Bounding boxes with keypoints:

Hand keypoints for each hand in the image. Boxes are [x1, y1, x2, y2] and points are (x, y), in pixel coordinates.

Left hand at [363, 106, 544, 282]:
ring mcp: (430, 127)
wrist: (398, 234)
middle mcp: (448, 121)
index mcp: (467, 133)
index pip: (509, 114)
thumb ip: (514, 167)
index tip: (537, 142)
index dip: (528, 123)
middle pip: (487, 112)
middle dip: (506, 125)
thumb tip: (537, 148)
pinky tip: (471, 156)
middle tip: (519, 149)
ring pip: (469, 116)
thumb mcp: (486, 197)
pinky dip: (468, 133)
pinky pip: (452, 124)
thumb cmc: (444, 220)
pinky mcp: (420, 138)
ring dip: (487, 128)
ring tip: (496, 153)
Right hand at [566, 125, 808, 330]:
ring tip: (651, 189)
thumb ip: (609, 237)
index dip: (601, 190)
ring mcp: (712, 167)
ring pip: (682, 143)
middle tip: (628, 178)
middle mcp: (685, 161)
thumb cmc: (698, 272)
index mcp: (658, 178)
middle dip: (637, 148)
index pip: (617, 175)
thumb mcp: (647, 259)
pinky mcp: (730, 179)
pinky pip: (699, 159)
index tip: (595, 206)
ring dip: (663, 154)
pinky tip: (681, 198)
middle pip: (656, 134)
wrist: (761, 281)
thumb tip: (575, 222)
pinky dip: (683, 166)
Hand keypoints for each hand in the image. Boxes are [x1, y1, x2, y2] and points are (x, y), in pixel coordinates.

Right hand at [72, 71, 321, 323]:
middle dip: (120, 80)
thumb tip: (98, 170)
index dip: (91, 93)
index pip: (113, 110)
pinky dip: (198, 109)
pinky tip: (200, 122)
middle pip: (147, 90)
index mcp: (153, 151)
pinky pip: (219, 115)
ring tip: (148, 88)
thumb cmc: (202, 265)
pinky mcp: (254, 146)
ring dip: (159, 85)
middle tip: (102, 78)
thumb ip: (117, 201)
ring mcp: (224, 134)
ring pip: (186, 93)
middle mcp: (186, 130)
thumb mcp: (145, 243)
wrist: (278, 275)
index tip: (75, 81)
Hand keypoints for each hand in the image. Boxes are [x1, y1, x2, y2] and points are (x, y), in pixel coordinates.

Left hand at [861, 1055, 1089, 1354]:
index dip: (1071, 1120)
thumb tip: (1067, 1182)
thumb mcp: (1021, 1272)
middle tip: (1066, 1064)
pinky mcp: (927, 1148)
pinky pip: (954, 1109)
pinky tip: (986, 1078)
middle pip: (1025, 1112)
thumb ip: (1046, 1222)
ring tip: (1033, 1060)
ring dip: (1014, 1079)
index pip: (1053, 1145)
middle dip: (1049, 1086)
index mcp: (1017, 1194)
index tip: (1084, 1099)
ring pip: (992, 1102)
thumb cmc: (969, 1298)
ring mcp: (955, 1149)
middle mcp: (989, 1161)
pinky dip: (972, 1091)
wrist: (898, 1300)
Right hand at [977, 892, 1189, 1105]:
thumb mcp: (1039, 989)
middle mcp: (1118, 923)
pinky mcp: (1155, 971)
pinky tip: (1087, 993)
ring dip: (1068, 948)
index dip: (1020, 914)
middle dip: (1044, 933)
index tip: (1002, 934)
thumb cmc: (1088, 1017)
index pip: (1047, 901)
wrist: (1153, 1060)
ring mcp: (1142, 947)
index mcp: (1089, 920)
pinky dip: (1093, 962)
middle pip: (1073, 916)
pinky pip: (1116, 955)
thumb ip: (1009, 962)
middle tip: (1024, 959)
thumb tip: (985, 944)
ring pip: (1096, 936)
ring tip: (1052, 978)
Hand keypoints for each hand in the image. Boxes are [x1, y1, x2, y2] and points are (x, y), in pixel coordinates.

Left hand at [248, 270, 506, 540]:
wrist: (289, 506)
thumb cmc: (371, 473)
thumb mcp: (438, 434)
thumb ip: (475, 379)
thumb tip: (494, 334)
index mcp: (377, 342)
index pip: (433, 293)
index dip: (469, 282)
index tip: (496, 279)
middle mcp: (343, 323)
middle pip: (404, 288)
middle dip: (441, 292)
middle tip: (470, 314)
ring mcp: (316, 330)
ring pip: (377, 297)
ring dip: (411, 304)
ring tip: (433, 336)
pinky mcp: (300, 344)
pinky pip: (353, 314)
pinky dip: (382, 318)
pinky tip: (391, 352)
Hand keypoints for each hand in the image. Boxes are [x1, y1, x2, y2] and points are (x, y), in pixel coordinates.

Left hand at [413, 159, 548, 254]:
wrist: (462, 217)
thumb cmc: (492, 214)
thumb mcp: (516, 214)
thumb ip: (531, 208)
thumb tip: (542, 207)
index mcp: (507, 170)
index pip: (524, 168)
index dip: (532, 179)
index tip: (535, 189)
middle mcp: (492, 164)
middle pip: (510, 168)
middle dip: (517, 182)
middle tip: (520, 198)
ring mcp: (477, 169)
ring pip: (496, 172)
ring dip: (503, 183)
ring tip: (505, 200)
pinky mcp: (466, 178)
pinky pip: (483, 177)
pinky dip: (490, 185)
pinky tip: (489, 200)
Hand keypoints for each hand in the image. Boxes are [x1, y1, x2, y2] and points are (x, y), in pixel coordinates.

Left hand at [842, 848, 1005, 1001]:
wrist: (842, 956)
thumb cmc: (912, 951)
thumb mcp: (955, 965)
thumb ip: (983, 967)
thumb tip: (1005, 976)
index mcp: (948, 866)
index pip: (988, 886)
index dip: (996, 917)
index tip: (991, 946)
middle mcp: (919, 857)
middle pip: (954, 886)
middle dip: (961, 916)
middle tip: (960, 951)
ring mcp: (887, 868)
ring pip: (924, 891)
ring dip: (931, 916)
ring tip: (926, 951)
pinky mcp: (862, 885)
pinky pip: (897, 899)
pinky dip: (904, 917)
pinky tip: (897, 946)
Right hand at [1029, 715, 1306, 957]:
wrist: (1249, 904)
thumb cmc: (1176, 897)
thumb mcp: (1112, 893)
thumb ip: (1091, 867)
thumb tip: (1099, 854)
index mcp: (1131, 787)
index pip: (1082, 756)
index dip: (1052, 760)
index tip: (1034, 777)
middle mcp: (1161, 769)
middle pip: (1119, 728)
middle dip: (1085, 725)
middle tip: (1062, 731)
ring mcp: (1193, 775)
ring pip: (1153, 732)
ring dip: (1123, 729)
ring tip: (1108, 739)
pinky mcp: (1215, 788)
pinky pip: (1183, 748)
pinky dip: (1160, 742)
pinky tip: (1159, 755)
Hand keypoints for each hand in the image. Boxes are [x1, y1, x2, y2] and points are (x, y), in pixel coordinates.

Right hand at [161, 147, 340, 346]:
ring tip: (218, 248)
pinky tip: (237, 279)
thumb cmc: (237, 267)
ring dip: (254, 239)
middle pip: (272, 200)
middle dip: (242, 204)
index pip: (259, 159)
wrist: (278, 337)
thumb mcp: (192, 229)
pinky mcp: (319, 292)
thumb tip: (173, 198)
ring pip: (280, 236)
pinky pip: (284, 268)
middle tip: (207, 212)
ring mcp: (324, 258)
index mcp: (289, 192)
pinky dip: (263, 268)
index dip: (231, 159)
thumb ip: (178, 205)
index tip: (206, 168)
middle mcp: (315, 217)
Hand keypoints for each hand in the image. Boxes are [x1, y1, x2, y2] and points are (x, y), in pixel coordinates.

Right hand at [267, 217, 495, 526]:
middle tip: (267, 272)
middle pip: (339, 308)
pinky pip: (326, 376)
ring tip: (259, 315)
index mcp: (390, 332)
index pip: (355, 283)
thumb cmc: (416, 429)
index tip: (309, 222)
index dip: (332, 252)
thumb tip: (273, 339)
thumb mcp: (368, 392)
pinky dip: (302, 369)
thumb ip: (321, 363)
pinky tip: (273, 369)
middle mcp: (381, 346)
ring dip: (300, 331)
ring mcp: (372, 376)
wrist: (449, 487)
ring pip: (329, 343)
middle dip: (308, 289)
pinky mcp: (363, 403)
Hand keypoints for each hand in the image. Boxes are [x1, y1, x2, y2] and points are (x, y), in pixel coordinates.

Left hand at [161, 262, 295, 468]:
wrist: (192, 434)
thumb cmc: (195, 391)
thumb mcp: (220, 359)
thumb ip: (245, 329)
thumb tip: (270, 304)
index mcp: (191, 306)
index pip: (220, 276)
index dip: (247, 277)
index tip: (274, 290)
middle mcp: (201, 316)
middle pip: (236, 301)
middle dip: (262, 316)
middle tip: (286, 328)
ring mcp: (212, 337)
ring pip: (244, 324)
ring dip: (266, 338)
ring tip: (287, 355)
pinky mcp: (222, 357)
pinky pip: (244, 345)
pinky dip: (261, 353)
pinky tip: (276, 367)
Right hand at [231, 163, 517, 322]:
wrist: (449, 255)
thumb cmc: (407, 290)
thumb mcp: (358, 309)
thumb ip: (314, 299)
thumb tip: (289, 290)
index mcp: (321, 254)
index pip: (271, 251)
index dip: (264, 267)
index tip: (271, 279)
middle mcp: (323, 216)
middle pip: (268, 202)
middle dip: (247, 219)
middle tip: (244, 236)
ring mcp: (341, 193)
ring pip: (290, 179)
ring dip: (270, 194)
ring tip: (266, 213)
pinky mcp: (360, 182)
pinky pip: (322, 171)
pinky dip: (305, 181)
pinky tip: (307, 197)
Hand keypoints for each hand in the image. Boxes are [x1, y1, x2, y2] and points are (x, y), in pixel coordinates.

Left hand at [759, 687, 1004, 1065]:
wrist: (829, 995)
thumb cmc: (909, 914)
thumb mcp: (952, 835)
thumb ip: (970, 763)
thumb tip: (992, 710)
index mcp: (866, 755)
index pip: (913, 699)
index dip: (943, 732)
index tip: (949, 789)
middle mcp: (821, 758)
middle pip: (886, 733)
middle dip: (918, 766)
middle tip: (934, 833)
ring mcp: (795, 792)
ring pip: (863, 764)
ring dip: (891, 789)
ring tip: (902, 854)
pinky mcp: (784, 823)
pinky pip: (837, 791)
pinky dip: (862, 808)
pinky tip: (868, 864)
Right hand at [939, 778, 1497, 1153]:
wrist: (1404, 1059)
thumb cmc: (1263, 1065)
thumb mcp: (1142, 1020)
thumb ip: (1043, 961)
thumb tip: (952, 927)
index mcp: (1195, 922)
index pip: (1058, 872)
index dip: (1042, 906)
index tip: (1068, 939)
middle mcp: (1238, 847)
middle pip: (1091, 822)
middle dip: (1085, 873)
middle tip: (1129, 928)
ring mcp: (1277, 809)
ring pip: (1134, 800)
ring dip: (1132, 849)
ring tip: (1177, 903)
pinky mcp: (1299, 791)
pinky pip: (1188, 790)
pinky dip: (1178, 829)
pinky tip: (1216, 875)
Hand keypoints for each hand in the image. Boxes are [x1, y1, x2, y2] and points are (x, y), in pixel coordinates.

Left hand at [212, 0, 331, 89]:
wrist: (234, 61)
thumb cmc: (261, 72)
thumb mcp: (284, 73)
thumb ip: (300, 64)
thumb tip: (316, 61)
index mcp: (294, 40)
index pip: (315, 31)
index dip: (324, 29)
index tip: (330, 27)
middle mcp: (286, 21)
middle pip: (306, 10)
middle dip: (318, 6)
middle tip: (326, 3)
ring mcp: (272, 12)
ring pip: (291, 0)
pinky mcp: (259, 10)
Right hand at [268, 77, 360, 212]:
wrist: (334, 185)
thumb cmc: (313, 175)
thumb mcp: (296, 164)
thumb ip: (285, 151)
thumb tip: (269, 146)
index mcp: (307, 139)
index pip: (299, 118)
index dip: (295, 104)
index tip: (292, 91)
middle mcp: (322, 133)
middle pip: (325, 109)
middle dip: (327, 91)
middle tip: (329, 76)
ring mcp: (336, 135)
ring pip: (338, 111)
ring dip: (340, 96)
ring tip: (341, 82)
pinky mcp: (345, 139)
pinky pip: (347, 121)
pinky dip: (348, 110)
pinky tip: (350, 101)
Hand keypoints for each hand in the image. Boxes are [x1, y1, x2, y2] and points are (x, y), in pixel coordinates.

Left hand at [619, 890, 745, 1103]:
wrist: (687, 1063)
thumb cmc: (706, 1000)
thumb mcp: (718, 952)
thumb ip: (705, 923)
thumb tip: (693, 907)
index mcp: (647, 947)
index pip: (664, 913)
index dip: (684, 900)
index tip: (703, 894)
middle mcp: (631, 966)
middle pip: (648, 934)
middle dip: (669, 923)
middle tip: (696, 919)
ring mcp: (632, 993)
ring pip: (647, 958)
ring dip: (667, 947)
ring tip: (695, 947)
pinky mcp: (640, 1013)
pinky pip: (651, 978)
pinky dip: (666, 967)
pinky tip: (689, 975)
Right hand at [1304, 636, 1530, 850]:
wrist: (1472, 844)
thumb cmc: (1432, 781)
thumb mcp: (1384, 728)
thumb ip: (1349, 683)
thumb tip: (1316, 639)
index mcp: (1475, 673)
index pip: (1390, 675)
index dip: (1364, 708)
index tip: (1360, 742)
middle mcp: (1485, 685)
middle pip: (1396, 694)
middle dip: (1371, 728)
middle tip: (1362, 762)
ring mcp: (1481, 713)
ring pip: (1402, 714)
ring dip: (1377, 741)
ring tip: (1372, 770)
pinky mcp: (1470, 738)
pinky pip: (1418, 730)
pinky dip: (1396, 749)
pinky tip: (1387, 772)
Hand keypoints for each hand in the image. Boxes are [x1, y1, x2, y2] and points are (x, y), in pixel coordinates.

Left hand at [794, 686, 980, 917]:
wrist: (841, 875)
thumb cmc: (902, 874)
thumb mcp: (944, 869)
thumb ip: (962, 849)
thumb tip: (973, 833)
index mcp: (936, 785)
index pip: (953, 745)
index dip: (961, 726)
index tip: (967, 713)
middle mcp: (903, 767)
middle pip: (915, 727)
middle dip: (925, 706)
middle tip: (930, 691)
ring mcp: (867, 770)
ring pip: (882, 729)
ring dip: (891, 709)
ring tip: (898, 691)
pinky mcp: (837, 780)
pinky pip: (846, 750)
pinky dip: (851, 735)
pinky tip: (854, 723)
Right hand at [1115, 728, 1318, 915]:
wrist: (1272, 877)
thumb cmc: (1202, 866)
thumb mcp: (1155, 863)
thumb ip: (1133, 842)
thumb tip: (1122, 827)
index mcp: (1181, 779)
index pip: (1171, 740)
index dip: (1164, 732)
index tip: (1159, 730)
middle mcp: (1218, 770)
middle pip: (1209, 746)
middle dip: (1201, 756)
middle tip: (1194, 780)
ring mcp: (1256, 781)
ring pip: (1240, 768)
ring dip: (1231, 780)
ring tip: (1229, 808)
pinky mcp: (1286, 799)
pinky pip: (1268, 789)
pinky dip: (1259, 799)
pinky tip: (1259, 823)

* **Exercise requirements**: Count the lines in the entries above that include the string "Right", then give only that figure.

* **Finished exercise**: 11